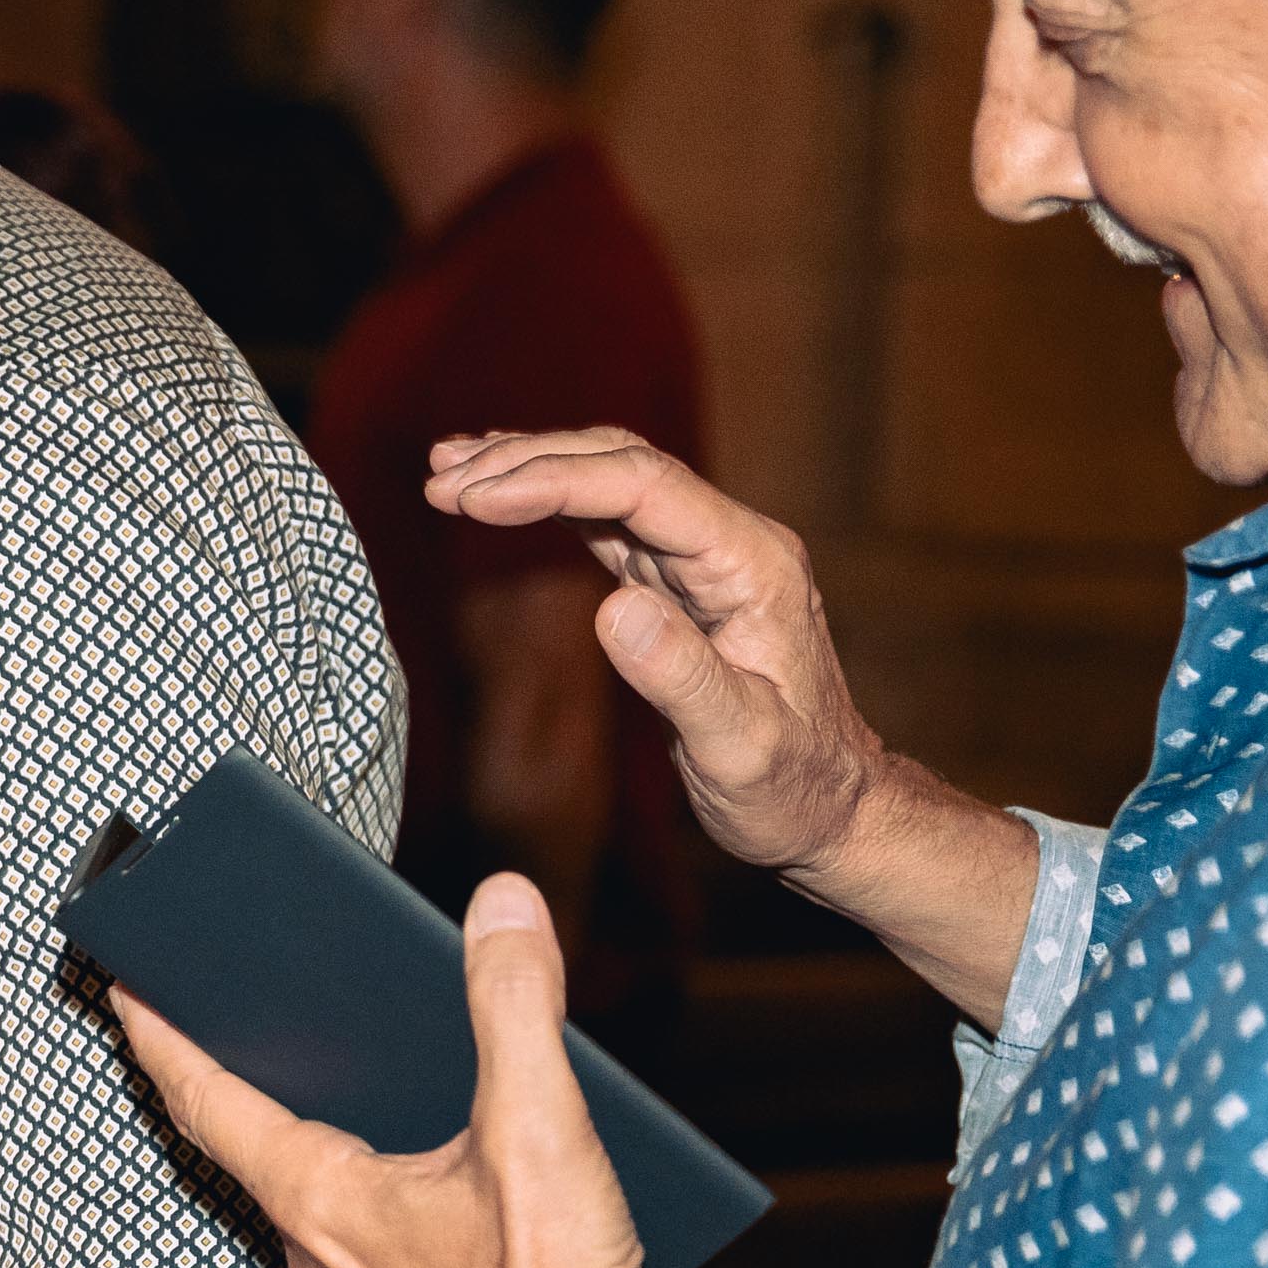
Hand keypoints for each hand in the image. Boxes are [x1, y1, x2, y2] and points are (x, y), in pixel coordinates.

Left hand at [111, 871, 680, 1267]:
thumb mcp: (541, 1129)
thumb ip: (516, 1006)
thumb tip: (500, 905)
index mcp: (319, 1199)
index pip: (207, 1099)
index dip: (161, 1036)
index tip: (123, 987)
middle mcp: (312, 1253)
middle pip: (240, 1144)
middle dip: (219, 1074)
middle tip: (201, 1012)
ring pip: (298, 1194)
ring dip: (290, 1131)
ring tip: (302, 1072)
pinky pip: (349, 1235)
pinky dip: (350, 1183)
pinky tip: (406, 1166)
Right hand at [422, 429, 898, 887]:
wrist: (827, 806)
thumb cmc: (791, 785)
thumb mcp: (739, 745)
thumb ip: (681, 676)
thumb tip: (613, 609)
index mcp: (751, 565)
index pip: (643, 487)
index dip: (554, 480)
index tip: (473, 498)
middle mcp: (730, 545)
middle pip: (622, 465)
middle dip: (527, 462)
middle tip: (440, 480)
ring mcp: (700, 560)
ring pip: (609, 481)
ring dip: (528, 470)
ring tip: (447, 474)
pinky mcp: (673, 583)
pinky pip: (605, 519)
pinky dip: (545, 502)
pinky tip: (497, 498)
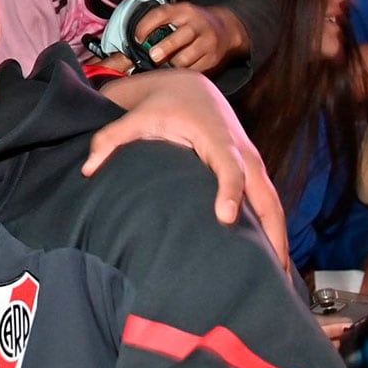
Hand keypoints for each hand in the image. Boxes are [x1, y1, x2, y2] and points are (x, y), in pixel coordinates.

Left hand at [87, 69, 289, 263]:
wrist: (192, 89)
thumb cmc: (163, 106)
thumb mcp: (135, 117)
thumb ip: (109, 140)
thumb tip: (86, 169)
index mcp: (216, 138)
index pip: (229, 168)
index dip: (229, 191)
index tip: (226, 218)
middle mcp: (242, 151)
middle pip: (265, 194)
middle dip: (271, 230)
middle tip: (272, 271)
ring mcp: (252, 163)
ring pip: (272, 203)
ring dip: (278, 238)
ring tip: (280, 279)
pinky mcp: (254, 173)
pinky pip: (269, 203)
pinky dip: (274, 230)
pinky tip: (274, 262)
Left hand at [138, 2, 245, 72]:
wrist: (227, 28)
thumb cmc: (192, 24)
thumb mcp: (178, 16)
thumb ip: (157, 26)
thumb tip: (125, 51)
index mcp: (183, 10)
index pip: (161, 14)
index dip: (146, 27)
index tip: (137, 39)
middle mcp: (196, 24)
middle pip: (177, 38)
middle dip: (162, 49)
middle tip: (153, 56)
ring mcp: (206, 41)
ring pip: (184, 59)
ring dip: (171, 64)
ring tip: (167, 64)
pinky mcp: (212, 58)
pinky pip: (193, 71)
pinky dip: (182, 73)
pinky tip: (179, 70)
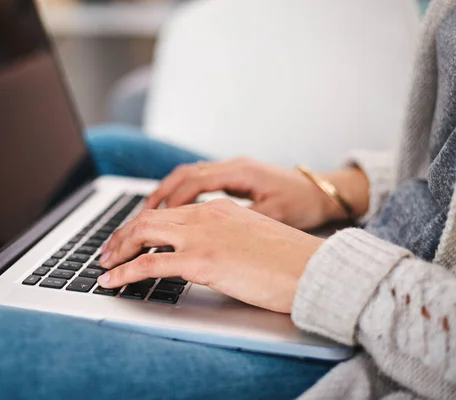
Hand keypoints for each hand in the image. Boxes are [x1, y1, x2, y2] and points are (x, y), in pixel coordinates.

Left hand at [98, 199, 323, 313]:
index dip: (142, 224)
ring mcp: (201, 236)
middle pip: (148, 217)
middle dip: (122, 234)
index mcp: (218, 208)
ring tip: (103, 264)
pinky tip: (112, 281)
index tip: (130, 237)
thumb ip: (225, 237)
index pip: (169, 211)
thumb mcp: (252, 237)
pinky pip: (149, 264)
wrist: (313, 269)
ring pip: (142, 234)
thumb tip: (209, 253)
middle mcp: (205, 215)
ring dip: (117, 249)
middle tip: (108, 250)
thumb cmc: (290, 260)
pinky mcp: (201, 260)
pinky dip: (124, 271)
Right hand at [144, 158, 367, 229]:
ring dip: (162, 199)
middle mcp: (231, 167)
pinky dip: (179, 197)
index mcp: (239, 173)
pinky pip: (197, 184)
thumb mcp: (273, 217)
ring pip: (186, 179)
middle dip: (152, 204)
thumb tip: (206, 240)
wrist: (326, 193)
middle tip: (130, 228)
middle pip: (180, 179)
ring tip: (141, 222)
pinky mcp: (234, 180)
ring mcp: (232, 171)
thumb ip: (238, 224)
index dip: (162, 207)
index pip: (188, 184)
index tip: (144, 228)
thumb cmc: (304, 205)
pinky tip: (171, 215)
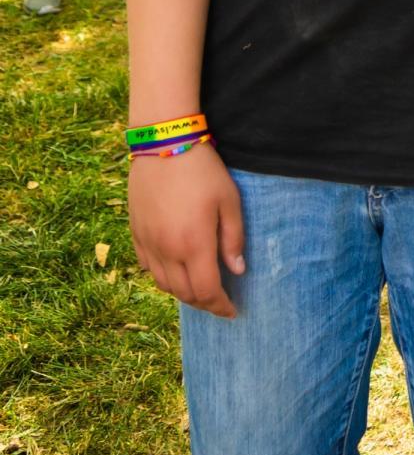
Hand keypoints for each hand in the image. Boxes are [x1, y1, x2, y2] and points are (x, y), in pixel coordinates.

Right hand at [128, 143, 244, 318]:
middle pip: (184, 293)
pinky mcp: (135, 232)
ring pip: (163, 284)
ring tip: (199, 288)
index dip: (220, 306)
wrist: (164, 143)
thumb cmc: (203, 169)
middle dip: (204, 303)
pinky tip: (175, 270)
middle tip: (219, 302)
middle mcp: (167, 250)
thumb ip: (233, 239)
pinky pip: (147, 267)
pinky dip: (162, 276)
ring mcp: (148, 242)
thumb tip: (237, 270)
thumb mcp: (229, 201)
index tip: (232, 311)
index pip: (207, 291)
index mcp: (194, 244)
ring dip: (182, 293)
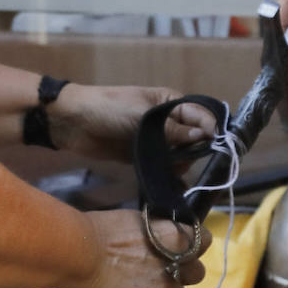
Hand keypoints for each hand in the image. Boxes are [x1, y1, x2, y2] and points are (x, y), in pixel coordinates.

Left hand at [50, 84, 217, 163]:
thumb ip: (172, 130)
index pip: (202, 116)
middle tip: (183, 163)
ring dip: (180, 165)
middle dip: (194, 151)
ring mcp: (156, 140)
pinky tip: (170, 185)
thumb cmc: (108, 108)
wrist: (72, 122)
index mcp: (171, 103)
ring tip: (171, 172)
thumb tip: (204, 137)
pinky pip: (163, 167)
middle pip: (195, 139)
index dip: (210, 131)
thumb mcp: (142, 116)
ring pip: (180, 155)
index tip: (214, 149)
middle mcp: (168, 121)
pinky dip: (167, 175)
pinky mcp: (143, 156)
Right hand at [78, 209, 208, 287]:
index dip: (194, 246)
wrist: (82, 254)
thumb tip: (166, 236)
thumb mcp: (141, 221)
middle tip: (163, 270)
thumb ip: (161, 232)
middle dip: (182, 273)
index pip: (205, 241)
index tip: (183, 249)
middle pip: (197, 274)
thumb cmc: (104, 230)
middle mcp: (178, 265)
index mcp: (178, 237)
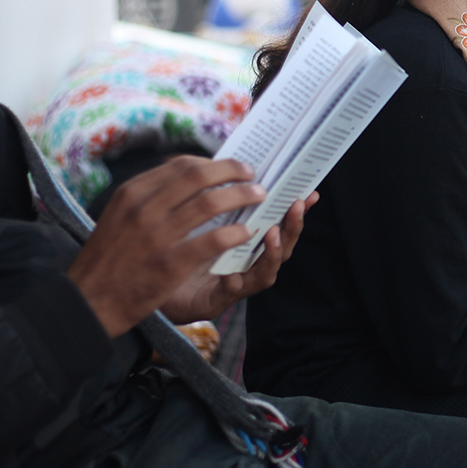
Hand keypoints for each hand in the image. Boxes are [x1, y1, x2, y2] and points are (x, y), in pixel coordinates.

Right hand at [67, 156, 266, 337]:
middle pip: (198, 177)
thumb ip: (148, 196)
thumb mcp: (119, 215)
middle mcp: (144, 209)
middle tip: (252, 174)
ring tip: (258, 197)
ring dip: (241, 196)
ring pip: (210, 203)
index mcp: (132, 193)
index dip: (212, 164)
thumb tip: (185, 176)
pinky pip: (213, 240)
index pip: (181, 166)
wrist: (88, 302)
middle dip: (232, 171)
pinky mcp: (170, 264)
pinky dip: (235, 233)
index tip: (231, 167)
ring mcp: (157, 236)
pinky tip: (246, 233)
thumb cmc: (108, 258)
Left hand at [161, 191, 317, 323]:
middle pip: (281, 247)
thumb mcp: (205, 221)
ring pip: (265, 273)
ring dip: (272, 253)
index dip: (296, 211)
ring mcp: (237, 284)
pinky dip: (234, 282)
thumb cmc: (184, 251)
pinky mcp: (216, 300)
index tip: (308, 193)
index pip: (280, 225)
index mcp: (250, 243)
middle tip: (296, 205)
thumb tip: (237, 167)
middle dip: (293, 227)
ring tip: (273, 233)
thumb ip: (224, 202)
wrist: (158, 287)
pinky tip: (231, 272)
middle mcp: (250, 264)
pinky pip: (230, 292)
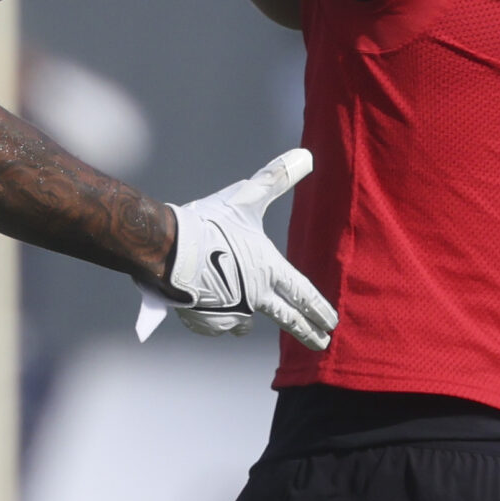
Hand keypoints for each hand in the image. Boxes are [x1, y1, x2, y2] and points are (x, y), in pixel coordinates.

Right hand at [138, 150, 336, 349]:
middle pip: (288, 320)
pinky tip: (201, 300)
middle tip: (322, 344)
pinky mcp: (206, 322)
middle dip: (307, 333)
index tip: (332, 324)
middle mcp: (255, 297)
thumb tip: (306, 156)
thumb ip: (275, 180)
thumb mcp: (245, 198)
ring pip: (242, 321)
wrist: (167, 249)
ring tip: (229, 302)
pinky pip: (215, 323)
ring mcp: (231, 313)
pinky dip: (212, 316)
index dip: (319, 309)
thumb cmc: (208, 223)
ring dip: (241, 316)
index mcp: (268, 270)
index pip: (302, 295)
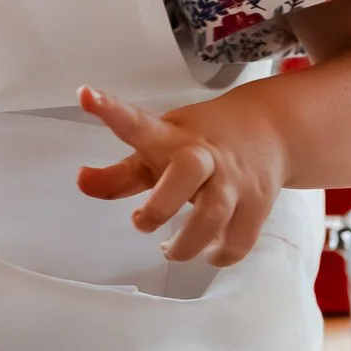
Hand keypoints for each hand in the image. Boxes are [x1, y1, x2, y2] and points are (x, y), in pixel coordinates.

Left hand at [76, 83, 288, 264]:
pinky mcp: (258, 203)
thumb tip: (80, 182)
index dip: (110, 112)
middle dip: (161, 205)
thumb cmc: (199, 143)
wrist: (270, 129)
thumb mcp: (159, 148)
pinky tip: (207, 251)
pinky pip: (238, 241)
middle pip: (187, 172)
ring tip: (169, 249)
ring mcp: (235, 179)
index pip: (136, 124)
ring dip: (186, 244)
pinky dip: (219, 255)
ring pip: (214, 215)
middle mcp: (204, 155)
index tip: (84, 95)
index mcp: (171, 137)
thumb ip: (119, 174)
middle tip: (141, 222)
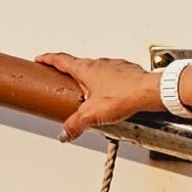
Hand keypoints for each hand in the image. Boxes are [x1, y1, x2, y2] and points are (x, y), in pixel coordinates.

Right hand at [36, 52, 160, 139]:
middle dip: (69, 72)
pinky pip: (112, 76)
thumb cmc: (124, 96)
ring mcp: (115, 66)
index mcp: (86, 69)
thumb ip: (75, 124)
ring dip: (90, 79)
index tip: (41, 59)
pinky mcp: (128, 72)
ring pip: (97, 70)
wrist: (150, 92)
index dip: (48, 59)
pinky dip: (107, 84)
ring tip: (88, 94)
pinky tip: (111, 97)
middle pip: (79, 64)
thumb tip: (65, 132)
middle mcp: (100, 64)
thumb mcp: (92, 115)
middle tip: (63, 79)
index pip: (61, 60)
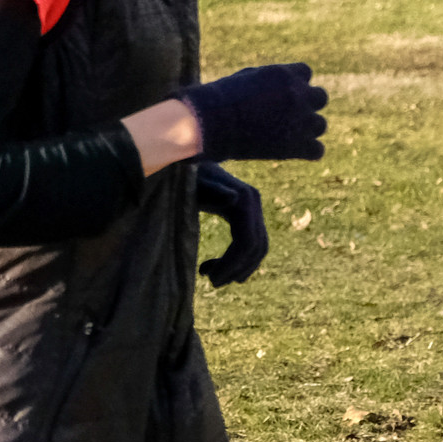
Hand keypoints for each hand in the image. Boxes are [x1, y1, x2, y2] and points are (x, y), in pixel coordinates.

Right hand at [177, 62, 326, 161]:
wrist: (210, 124)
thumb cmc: (221, 99)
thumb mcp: (246, 79)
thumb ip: (269, 81)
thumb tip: (277, 89)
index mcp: (286, 74)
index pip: (305, 73)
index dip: (294, 83)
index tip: (279, 93)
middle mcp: (299, 95)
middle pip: (320, 97)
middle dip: (306, 105)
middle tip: (286, 115)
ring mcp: (301, 121)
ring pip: (320, 125)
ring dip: (307, 129)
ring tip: (283, 135)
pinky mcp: (298, 146)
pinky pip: (317, 150)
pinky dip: (306, 152)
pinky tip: (290, 150)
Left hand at [194, 161, 267, 286]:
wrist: (187, 159)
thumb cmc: (185, 173)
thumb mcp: (193, 182)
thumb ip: (212, 190)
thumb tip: (234, 199)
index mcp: (244, 199)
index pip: (248, 241)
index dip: (233, 264)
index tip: (211, 279)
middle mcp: (253, 203)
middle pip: (257, 247)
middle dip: (236, 269)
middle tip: (212, 283)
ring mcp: (252, 208)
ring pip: (257, 247)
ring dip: (239, 267)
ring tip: (213, 278)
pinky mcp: (245, 212)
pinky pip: (250, 241)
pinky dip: (239, 259)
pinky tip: (219, 268)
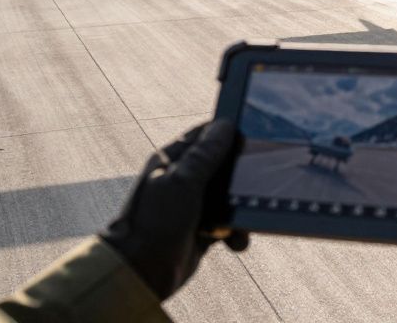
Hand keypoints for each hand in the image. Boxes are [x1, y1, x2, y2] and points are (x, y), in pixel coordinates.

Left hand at [101, 120, 247, 298]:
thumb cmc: (153, 223)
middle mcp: (182, 180)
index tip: (251, 135)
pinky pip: (228, 223)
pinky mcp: (201, 230)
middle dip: (239, 175)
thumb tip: (225, 124)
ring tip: (243, 221)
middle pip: (221, 165)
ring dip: (240, 208)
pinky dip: (235, 232)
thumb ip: (205, 154)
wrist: (141, 273)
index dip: (226, 132)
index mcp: (171, 161)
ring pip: (228, 196)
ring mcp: (192, 205)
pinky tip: (234, 241)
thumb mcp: (182, 182)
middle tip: (255, 180)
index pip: (203, 135)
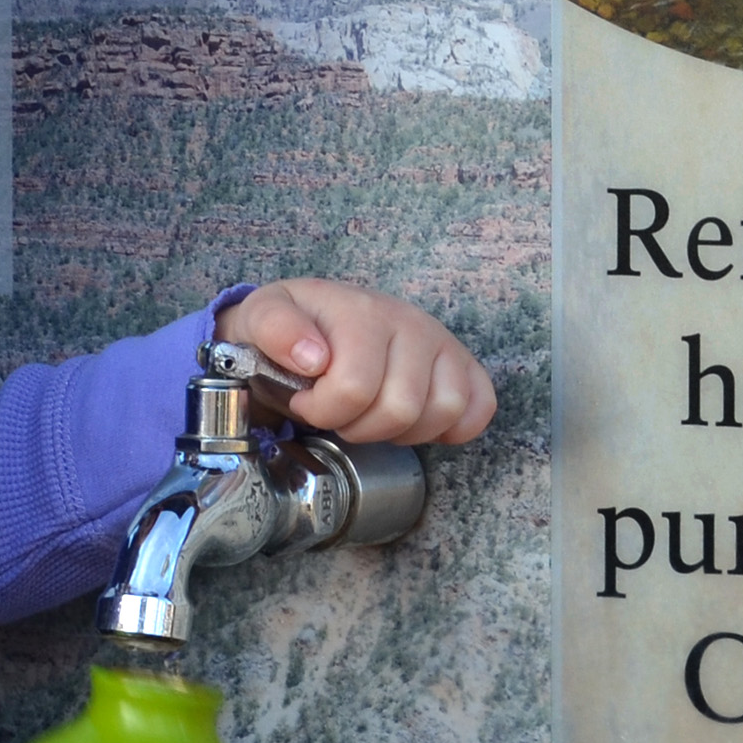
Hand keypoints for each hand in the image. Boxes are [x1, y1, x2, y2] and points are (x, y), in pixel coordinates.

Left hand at [212, 279, 496, 445]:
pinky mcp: (461, 363)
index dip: (323, 410)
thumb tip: (313, 358)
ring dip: (403, 431)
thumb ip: (275, 329)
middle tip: (339, 414)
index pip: (355, 387)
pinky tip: (416, 424)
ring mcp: (440, 342)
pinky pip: (481, 404)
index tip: (304, 401)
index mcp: (360, 310)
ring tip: (373, 415)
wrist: (314, 318)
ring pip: (446, 409)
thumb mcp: (261, 318)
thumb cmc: (291, 326)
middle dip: (360, 428)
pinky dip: (454, 427)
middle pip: (402, 408)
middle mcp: (409, 321)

☆ ☆ ☆ ☆ ☆

WHAT IS NEEDED:
The required output is every line above from the one with "pinky pip: (197, 184)" down to the one with "thumb ip: (238, 224)", restated word for word, ends included.

OUTPUT FOR THIS EXERCISE:
pinky pip: (197, 184)
thumb mcp: (273, 217)
ring pip: (186, 179)
middle dip: (152, 204)
thumb tip: (206, 240)
wrist: (326, 193)
middle tip: (130, 228)
middle pip: (180, 179)
ring tip: (141, 222)
pinky mcp: (234, 180)
ring mcp: (232, 171)
thumb ip: (238, 224)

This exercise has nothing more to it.